La vingtaine, en fait, elle est derrière moi. Je ne réalise pas vraiment que je vais la quitter.
Quitter la vingtaine, c’est faire une croix sur les études, se dire que la chambre que l’on a eu chez ses parents n’est plus à nous, chez ses parents n’est plus « chez moi ».
Puis, rentrer dans la trentaine c’est (note d’humour) : se faire saigner par les Impôts, se dire qu’il serait temps de rencontrer quelqu’un, se dire qu’il serait intéressant d’investir dans l’immobilier, comprendre qu’on a plus vingt ans et que les soirées jusqu’à 5 heures du matin c’est plus possible.
Avoir 30 ans, c’est aussi penser « Adulte » : non cet achat inutile, il faut que je songe à économiser tous les mois. Mais surtout avoir 30 ans, c’est devenir une grande personne et savoir prendre des responsabilités.
Bref, j’aurai bientôt 30 ans et bien que je semble avancer, j’ai aussi parfois l’impression de reculer.
30 ans de nos jours, c’est un âge pas toujours évident. Soit on a déjà tout, soit on démarre complètement.
Aujourd’hui, ma vie c’est le boulot, le boulot et encore le boulot. Les amis aussi, puis la famille. L’Amour est encore un grand point d’interrogation. Espérons qu’il finisse par trouver sa place. Un jour.
^^^^
Dans le texte sur le passage à la trentaine, énumérez tout ce que la phrase commençant par « Puis, rentrer dans la trentaine c'est » présente comme faisant partie de l'entrée dans la trentaine. Les données qui suivent sont sans rapport avec le texte.
^^^^
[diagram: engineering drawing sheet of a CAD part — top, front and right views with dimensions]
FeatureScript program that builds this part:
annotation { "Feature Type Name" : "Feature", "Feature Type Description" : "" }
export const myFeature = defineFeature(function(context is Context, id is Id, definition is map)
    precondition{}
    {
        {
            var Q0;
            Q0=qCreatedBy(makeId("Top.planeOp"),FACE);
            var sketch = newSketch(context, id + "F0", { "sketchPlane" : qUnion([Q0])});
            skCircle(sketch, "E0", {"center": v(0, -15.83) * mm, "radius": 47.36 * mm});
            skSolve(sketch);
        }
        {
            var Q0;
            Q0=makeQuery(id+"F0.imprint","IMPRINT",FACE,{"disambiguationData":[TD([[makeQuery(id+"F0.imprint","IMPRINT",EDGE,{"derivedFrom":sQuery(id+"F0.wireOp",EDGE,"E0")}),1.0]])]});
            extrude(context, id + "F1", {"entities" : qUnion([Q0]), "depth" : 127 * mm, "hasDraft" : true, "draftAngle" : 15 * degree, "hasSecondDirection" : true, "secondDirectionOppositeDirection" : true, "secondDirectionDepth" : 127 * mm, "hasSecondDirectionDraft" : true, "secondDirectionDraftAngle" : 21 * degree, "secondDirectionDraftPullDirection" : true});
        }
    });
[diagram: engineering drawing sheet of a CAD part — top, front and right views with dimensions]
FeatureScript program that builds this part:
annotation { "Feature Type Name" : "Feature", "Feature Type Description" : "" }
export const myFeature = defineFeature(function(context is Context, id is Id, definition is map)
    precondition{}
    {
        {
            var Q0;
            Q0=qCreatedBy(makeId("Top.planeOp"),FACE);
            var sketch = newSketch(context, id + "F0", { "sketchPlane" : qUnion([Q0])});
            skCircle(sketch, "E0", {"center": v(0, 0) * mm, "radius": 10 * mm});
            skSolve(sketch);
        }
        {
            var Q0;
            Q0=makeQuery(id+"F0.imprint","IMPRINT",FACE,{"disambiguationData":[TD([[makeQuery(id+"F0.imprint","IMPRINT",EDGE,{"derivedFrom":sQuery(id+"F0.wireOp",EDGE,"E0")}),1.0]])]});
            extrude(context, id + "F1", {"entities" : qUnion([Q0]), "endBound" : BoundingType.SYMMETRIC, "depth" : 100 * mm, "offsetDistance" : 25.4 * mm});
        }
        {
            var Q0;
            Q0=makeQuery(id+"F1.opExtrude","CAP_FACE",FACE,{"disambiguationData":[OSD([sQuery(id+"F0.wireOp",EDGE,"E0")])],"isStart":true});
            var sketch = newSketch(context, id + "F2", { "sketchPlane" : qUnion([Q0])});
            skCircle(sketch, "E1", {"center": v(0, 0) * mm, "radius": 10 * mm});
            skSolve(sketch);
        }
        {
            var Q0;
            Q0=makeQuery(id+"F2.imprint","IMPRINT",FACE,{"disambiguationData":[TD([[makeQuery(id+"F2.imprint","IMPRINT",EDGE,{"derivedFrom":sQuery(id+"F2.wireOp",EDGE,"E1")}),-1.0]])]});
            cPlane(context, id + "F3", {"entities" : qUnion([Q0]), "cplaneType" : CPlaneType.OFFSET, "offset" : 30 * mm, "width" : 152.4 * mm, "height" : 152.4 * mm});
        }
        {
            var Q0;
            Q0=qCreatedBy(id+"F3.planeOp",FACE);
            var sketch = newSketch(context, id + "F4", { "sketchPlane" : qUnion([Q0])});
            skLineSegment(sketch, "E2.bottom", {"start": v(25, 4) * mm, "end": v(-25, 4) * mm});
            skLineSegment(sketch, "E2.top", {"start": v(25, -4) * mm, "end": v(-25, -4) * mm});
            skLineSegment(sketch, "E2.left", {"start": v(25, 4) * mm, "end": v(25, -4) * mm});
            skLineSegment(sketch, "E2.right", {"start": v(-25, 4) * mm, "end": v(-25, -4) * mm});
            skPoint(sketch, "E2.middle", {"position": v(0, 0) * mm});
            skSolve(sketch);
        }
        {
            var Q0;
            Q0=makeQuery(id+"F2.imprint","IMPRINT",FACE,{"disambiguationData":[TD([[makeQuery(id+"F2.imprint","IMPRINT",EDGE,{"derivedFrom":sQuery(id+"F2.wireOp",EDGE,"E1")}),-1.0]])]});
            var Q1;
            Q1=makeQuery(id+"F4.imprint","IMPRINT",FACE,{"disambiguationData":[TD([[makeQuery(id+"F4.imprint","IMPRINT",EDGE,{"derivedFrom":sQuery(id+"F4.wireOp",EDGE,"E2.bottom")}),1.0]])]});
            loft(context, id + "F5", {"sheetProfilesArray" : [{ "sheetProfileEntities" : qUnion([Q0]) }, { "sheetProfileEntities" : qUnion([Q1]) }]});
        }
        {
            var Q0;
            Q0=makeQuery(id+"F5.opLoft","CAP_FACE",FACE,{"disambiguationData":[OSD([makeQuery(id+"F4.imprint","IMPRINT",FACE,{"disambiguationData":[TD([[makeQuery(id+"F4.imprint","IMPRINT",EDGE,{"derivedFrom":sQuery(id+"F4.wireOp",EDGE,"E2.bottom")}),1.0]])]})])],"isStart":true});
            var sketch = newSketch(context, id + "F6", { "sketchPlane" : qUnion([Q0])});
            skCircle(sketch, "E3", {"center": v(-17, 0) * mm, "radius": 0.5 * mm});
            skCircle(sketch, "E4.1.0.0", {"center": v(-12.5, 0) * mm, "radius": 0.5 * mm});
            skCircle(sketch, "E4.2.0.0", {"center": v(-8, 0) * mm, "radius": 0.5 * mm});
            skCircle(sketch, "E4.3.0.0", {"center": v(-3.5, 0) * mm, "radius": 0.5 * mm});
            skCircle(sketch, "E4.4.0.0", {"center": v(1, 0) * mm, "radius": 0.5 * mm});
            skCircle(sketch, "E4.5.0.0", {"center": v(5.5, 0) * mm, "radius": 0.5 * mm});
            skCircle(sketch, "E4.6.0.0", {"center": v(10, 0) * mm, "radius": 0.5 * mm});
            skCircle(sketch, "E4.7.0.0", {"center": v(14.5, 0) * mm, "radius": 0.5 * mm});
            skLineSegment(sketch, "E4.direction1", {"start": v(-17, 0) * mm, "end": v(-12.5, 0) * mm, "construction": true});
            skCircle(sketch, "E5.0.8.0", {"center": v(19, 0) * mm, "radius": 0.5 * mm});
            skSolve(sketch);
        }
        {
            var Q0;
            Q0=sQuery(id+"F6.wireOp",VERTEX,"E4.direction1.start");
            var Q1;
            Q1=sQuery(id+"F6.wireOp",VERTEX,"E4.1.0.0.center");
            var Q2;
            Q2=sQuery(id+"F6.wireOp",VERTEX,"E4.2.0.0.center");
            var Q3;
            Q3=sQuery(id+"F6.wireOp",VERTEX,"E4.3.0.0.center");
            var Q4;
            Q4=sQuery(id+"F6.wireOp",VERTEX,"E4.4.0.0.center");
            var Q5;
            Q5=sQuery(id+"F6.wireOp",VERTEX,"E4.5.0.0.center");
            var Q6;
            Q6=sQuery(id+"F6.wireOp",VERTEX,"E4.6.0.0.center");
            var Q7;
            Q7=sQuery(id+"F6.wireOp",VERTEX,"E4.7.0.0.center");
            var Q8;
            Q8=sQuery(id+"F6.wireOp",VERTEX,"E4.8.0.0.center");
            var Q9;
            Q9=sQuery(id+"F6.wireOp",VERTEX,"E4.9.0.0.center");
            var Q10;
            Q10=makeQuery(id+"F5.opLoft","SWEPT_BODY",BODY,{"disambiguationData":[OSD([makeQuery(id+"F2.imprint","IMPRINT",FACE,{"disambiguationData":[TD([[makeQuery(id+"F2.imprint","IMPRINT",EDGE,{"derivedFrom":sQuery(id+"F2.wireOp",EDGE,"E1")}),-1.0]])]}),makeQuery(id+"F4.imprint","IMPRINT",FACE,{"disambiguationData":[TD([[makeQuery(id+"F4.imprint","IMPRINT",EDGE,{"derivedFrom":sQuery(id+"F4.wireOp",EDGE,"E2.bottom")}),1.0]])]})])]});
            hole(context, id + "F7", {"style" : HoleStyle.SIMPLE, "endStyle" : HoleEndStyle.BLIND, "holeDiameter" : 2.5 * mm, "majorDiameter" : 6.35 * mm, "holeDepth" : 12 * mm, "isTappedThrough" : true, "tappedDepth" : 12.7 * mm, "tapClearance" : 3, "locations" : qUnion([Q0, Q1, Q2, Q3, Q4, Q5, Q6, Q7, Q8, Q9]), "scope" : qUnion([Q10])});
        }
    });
^^^^
Résultat attendu:
- Se faire saigner par les Impôts
- Se dire qu'il serait temps de rencontrer quelqu'un
- Se dire qu'il serait intéressant d'investir dans l'immobilier
- Comprendre qu'on a plus vingt ans et que les soirées jusqu'à 5 heures du matin c'est plus possible